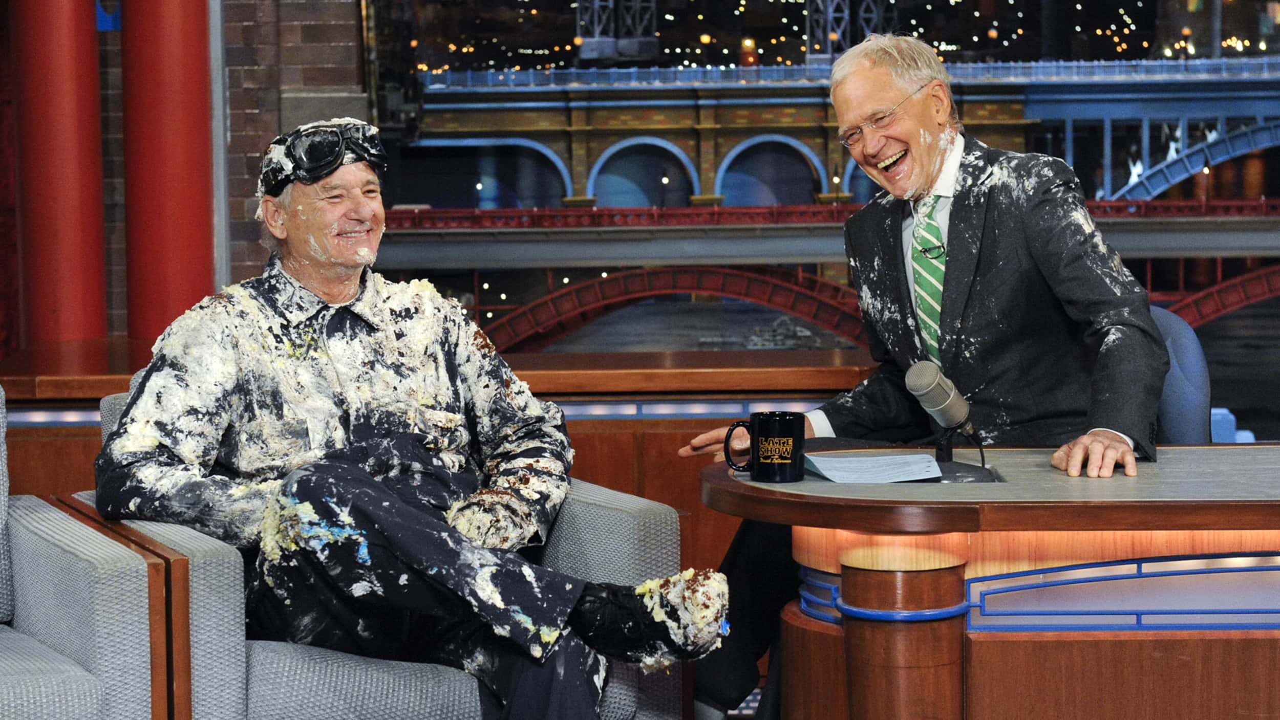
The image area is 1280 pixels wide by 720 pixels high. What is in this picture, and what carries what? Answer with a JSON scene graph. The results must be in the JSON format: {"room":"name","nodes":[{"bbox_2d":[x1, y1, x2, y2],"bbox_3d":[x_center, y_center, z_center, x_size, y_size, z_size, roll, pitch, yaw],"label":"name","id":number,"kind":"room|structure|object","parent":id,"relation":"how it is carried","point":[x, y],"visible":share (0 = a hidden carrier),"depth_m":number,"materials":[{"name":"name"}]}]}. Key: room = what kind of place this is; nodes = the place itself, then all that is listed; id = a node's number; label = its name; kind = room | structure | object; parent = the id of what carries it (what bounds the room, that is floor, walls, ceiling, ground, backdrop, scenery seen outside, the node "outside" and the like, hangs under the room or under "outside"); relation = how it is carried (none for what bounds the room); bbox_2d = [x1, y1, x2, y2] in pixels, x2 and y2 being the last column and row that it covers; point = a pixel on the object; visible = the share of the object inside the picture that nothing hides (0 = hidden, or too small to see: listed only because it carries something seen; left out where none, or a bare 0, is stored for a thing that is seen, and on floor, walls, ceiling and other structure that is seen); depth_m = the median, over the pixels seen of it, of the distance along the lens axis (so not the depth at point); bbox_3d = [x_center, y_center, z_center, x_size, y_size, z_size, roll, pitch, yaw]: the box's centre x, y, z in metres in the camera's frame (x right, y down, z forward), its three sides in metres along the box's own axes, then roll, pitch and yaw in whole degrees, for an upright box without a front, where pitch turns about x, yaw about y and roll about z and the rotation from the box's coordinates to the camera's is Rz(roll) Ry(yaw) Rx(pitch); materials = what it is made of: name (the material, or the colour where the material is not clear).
{"room":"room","nodes":[
{"label":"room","id":0,"kind":"room"},
{"bbox_2d":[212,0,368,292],"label":"brick wall","id":1,"kind":"structure","parent":0,"point":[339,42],"depth_m":7.58,"materials":[{"name":"brick"}]},
{"bbox_2d":[95,0,121,29],"bbox_3d":[-1.486,-1.152,7.244,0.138,0.470,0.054,-1,4,-1],"label":"blue sign","id":2,"kind":"object","parent":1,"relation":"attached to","point":[114,26],"visible":0.5,"depth_m":7.24,"materials":[{"name":"blue"}]},
{"bbox_2d":[372,0,1279,432],"bbox_3d":[1.064,-0.830,6.822,3.845,2.928,0.098,-1,4,-1],"label":"window","id":3,"kind":"structure","parent":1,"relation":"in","point":[1228,163],"depth_m":6.86,"materials":[{"name":"glass"}]},
{"label":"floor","id":4,"kind":"structure","parent":0,"visible":0},
{"bbox_2d":[12,0,106,350],"bbox_3d":[-1.485,-0.719,6.486,0.381,2.833,0.401,-1,4,-1],"label":"red column","id":5,"kind":"structure","parent":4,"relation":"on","point":[68,296],"depth_m":6.40,"materials":[{"name":"red paint"}]},
{"bbox_2d":[0,382,186,719],"bbox_3d":[-1.118,0.446,3.514,0.790,0.805,0.787,-3,5,-30],"label":"armchair","id":6,"kind":"object","parent":4,"relation":"on","point":[5,627],"visible":0.97,"depth_m":3.37,"materials":[{"name":"grey fabric"}]},
{"bbox_2d":[122,0,216,344],"bbox_3d":[-1.212,-0.743,6.576,0.434,2.856,0.455,-1,4,-1],"label":"red column","id":7,"kind":"structure","parent":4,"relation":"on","point":[193,168],"depth_m":6.47,"materials":[{"name":"red paint"}]},
{"bbox_2d":[69,386,678,719],"bbox_3d":[-0.416,0.440,3.910,0.782,0.793,0.792,-3,5,-30],"label":"armchair","id":8,"kind":"object","parent":4,"relation":"on","point":[197,563],"visible":0.37,"depth_m":3.57,"materials":[{"name":"grey fabric"}]},
{"bbox_2d":[93,113,725,719],"bbox_3d":[-0.352,0.176,3.729,0.661,1.032,0.977,-3,5,-29],"label":"man","id":9,"kind":"object","parent":8,"relation":"on","point":[299,273],"visible":0.97,"depth_m":3.58},
{"bbox_2d":[0,339,869,574],"bbox_3d":[-0.543,0.384,5.601,2.432,0.744,0.597,-1,4,-1],"label":"wooden counter","id":10,"kind":"object","parent":4,"relation":"on","point":[93,449],"visible":0.26,"depth_m":5.36,"materials":[{"name":"brown wood"}]},
{"bbox_2d":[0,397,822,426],"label":"light strip","id":11,"kind":"object","parent":10,"relation":"attached to","point":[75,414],"visible":0.3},
{"bbox_2d":[695,443,1279,719],"bbox_3d":[0.990,0.513,3.725,1.914,0.683,0.770,-1,4,-1],"label":"desk","id":12,"kind":"object","parent":4,"relation":"on","point":[1195,451],"visible":0.93,"depth_m":3.45,"materials":[{"name":"brown wood"}]},
{"bbox_2d":[723,410,807,483],"bbox_3d":[0.175,0.123,3.623,0.113,0.095,0.084,-1,4,-1],"label":"mug","id":13,"kind":"object","parent":12,"relation":"on","point":[785,419],"visible":0.99,"depth_m":3.59,"materials":[{"name":"black ceramic"}]},
{"bbox_2d":[804,451,944,483],"bbox_3d":[0.328,0.153,3.671,0.191,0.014,0.214,-1,4,-1],"label":"paper","id":14,"kind":"object","parent":12,"relation":"on","point":[825,472],"visible":0.97,"depth_m":3.66,"materials":[{"name":"white paper"}]},
{"bbox_2d":[901,360,999,482],"bbox_3d":[0.450,0.087,3.756,0.141,0.164,0.168,-1,4,-1],"label":"microphone","id":15,"kind":"object","parent":12,"relation":"on","point":[940,396],"visible":0.98,"depth_m":3.73,"materials":[{"name":"metal"}]},
{"bbox_2d":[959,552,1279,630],"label":"blue trim","id":16,"kind":"object","parent":12,"relation":"attached to","point":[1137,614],"visible":0.77,"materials":[{"name":"blue"}]},
{"bbox_2d":[1147,307,1213,444],"bbox_3d":[0.765,0.346,4.741,0.633,0.873,0.650,-1,4,-1],"label":"office chair","id":17,"kind":"object","parent":4,"relation":"on","point":[1186,396],"visible":0.19,"depth_m":4.65,"materials":[{"name":"blue fabric"}]},
{"bbox_2d":[667,24,1167,719],"bbox_3d":[0.467,0.077,4.191,0.675,1.199,0.863,-1,4,-1],"label":"man","id":18,"kind":"object","parent":17,"relation":"on","point":[1049,268],"visible":0.93,"depth_m":4.07},
{"bbox_2d":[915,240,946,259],"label":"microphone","id":19,"kind":"object","parent":18,"relation":"attached to","point":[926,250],"visible":0.86,"depth_m":4.30,"materials":[{"name":"black plastic"}]},
{"bbox_2d":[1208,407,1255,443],"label":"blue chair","id":20,"kind":"object","parent":4,"relation":"on","point":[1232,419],"visible":0.17,"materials":[{"name":"blue"}]},
{"label":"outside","id":21,"kind":"structure","parent":0,"visible":0},
{"bbox_2d":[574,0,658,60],"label":"tower","id":22,"kind":"structure","parent":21,"point":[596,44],"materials":[{"name":"metal"}]},
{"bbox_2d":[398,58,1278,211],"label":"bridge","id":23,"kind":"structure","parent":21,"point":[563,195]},
{"bbox_2d":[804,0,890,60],"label":"tower","id":24,"kind":"structure","parent":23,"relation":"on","point":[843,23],"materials":[{"name":"metal"}]},
{"label":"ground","id":25,"kind":"structure","parent":21,"visible":0},
{"bbox_2d":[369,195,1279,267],"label":"bridge","id":26,"kind":"structure","parent":25,"relation":"on","point":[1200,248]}
]}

§ **Exercise instructions**: Print all of the entries word for word. Omit the pictures they contain.

§ **Exercise answer**:
The image area is 1280 pixels wide by 720 pixels high. What is in this picture, and what carries what? Answer with a JSON scene graph. The results must be in the JSON format: {"room":"name","nodes":[{"bbox_2d":[x1, y1, x2, y2],"bbox_3d":[x_center, y_center, z_center, x_size, y_size, z_size, roll, pitch, yaw],"label":"name","id":number,"kind":"room|structure|object","parent":id,"relation":"how it is carried","point":[x, y],"visible":share (0 = a hidden carrier),"depth_m":number,"materials":[{"name":"name"}]}]}. Key: room = what kind of place this is; nodes = the place itself, then all that is listed; id = a node's number; label = its name; kind = room | structure | object; parent = the id of what carries it (what bounds the room, that is floor, walls, ceiling, ground, backdrop, scenery seen outside, the node "outside" and the like, hangs under the room or under "outside"); relation = how it is carried (none for what bounds the room); bbox_2d = [x1, y1, x2, y2] in pixels, x2 and y2 being the last column and row that it covers; point = a pixel on the object; visible = the share of the object inside the picture that nothing hides (0 = hidden, or too small to see: listed only because it carries something seen; left out where none, or a bare 0, is stored for a thing that is seen, and on floor, walls, ceiling and other structure that is seen); depth_m = the median, over the pixels seen of it, of the distance along the lens axis (so not the depth at point); bbox_3d = [x_center, y_center, z_center, x_size, y_size, z_size, roll, pitch, yaw]: the box's centre x, y, z in metres in the camera's frame (x right, y down, z forward), its three sides in metres along the box's own axes, then roll, pitch and yaw in whole degrees, for an upright box without a front, where pitch turns about x, yaw about y and roll about z and the rotation from the box's coordinates to the camera's is Rz(roll) Ry(yaw) Rx(pitch); materials = what it is made of: name (the material, or the colour where the material is not clear).
{"room":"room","nodes":[
{"label":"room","id":0,"kind":"room"},
{"bbox_2d":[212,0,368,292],"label":"brick wall","id":1,"kind":"structure","parent":0,"point":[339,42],"depth_m":7.58,"materials":[{"name":"brick"}]},
{"bbox_2d":[95,0,121,29],"bbox_3d":[-1.486,-1.152,7.244,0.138,0.470,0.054,-1,4,-1],"label":"blue sign","id":2,"kind":"object","parent":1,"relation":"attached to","point":[114,26],"visible":0.5,"depth_m":7.24,"materials":[{"name":"blue"}]},
{"bbox_2d":[372,0,1279,432],"bbox_3d":[1.064,-0.830,6.822,3.845,2.928,0.098,-1,4,-1],"label":"window","id":3,"kind":"structure","parent":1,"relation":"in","point":[1228,163],"depth_m":6.86,"materials":[{"name":"glass"}]},
{"label":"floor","id":4,"kind":"structure","parent":0,"visible":0},
{"bbox_2d":[12,0,106,350],"bbox_3d":[-1.485,-0.719,6.486,0.381,2.833,0.401,-1,4,-1],"label":"red column","id":5,"kind":"structure","parent":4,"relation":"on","point":[68,296],"depth_m":6.40,"materials":[{"name":"red paint"}]},
{"bbox_2d":[0,382,186,719],"bbox_3d":[-1.118,0.446,3.514,0.790,0.805,0.787,-3,5,-30],"label":"armchair","id":6,"kind":"object","parent":4,"relation":"on","point":[5,627],"visible":0.97,"depth_m":3.37,"materials":[{"name":"grey fabric"}]},
{"bbox_2d":[122,0,216,344],"bbox_3d":[-1.212,-0.743,6.576,0.434,2.856,0.455,-1,4,-1],"label":"red column","id":7,"kind":"structure","parent":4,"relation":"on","point":[193,168],"depth_m":6.47,"materials":[{"name":"red paint"}]},
{"bbox_2d":[69,386,678,719],"bbox_3d":[-0.416,0.440,3.910,0.782,0.793,0.792,-3,5,-30],"label":"armchair","id":8,"kind":"object","parent":4,"relation":"on","point":[197,563],"visible":0.37,"depth_m":3.57,"materials":[{"name":"grey fabric"}]},
{"bbox_2d":[93,113,725,719],"bbox_3d":[-0.352,0.176,3.729,0.661,1.032,0.977,-3,5,-29],"label":"man","id":9,"kind":"object","parent":8,"relation":"on","point":[299,273],"visible":0.97,"depth_m":3.58},
{"bbox_2d":[0,339,869,574],"bbox_3d":[-0.543,0.384,5.601,2.432,0.744,0.597,-1,4,-1],"label":"wooden counter","id":10,"kind":"object","parent":4,"relation":"on","point":[93,449],"visible":0.26,"depth_m":5.36,"materials":[{"name":"brown wood"}]},
{"bbox_2d":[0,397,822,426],"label":"light strip","id":11,"kind":"object","parent":10,"relation":"attached to","point":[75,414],"visible":0.3},
{"bbox_2d":[695,443,1279,719],"bbox_3d":[0.990,0.513,3.725,1.914,0.683,0.770,-1,4,-1],"label":"desk","id":12,"kind":"object","parent":4,"relation":"on","point":[1195,451],"visible":0.93,"depth_m":3.45,"materials":[{"name":"brown wood"}]},
{"bbox_2d":[723,410,807,483],"bbox_3d":[0.175,0.123,3.623,0.113,0.095,0.084,-1,4,-1],"label":"mug","id":13,"kind":"object","parent":12,"relation":"on","point":[785,419],"visible":0.99,"depth_m":3.59,"materials":[{"name":"black ceramic"}]},
{"bbox_2d":[804,451,944,483],"bbox_3d":[0.328,0.153,3.671,0.191,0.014,0.214,-1,4,-1],"label":"paper","id":14,"kind":"object","parent":12,"relation":"on","point":[825,472],"visible":0.97,"depth_m":3.66,"materials":[{"name":"white paper"}]},
{"bbox_2d":[901,360,999,482],"bbox_3d":[0.450,0.087,3.756,0.141,0.164,0.168,-1,4,-1],"label":"microphone","id":15,"kind":"object","parent":12,"relation":"on","point":[940,396],"visible":0.98,"depth_m":3.73,"materials":[{"name":"metal"}]},
{"bbox_2d":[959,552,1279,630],"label":"blue trim","id":16,"kind":"object","parent":12,"relation":"attached to","point":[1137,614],"visible":0.77,"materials":[{"name":"blue"}]},
{"bbox_2d":[1147,307,1213,444],"bbox_3d":[0.765,0.346,4.741,0.633,0.873,0.650,-1,4,-1],"label":"office chair","id":17,"kind":"object","parent":4,"relation":"on","point":[1186,396],"visible":0.19,"depth_m":4.65,"materials":[{"name":"blue fabric"}]},
{"bbox_2d":[667,24,1167,719],"bbox_3d":[0.467,0.077,4.191,0.675,1.199,0.863,-1,4,-1],"label":"man","id":18,"kind":"object","parent":17,"relation":"on","point":[1049,268],"visible":0.93,"depth_m":4.07},
{"bbox_2d":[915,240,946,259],"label":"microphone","id":19,"kind":"object","parent":18,"relation":"attached to","point":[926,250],"visible":0.86,"depth_m":4.30,"materials":[{"name":"black plastic"}]},
{"bbox_2d":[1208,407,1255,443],"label":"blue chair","id":20,"kind":"object","parent":4,"relation":"on","point":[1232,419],"visible":0.17,"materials":[{"name":"blue"}]},
{"label":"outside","id":21,"kind":"structure","parent":0,"visible":0},
{"bbox_2d":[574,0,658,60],"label":"tower","id":22,"kind":"structure","parent":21,"point":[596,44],"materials":[{"name":"metal"}]},
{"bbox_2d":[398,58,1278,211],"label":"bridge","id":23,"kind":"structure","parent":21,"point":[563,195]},
{"bbox_2d":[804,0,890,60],"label":"tower","id":24,"kind":"structure","parent":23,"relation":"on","point":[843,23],"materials":[{"name":"metal"}]},
{"label":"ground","id":25,"kind":"structure","parent":21,"visible":0},
{"bbox_2d":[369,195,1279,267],"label":"bridge","id":26,"kind":"structure","parent":25,"relation":"on","point":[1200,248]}
]}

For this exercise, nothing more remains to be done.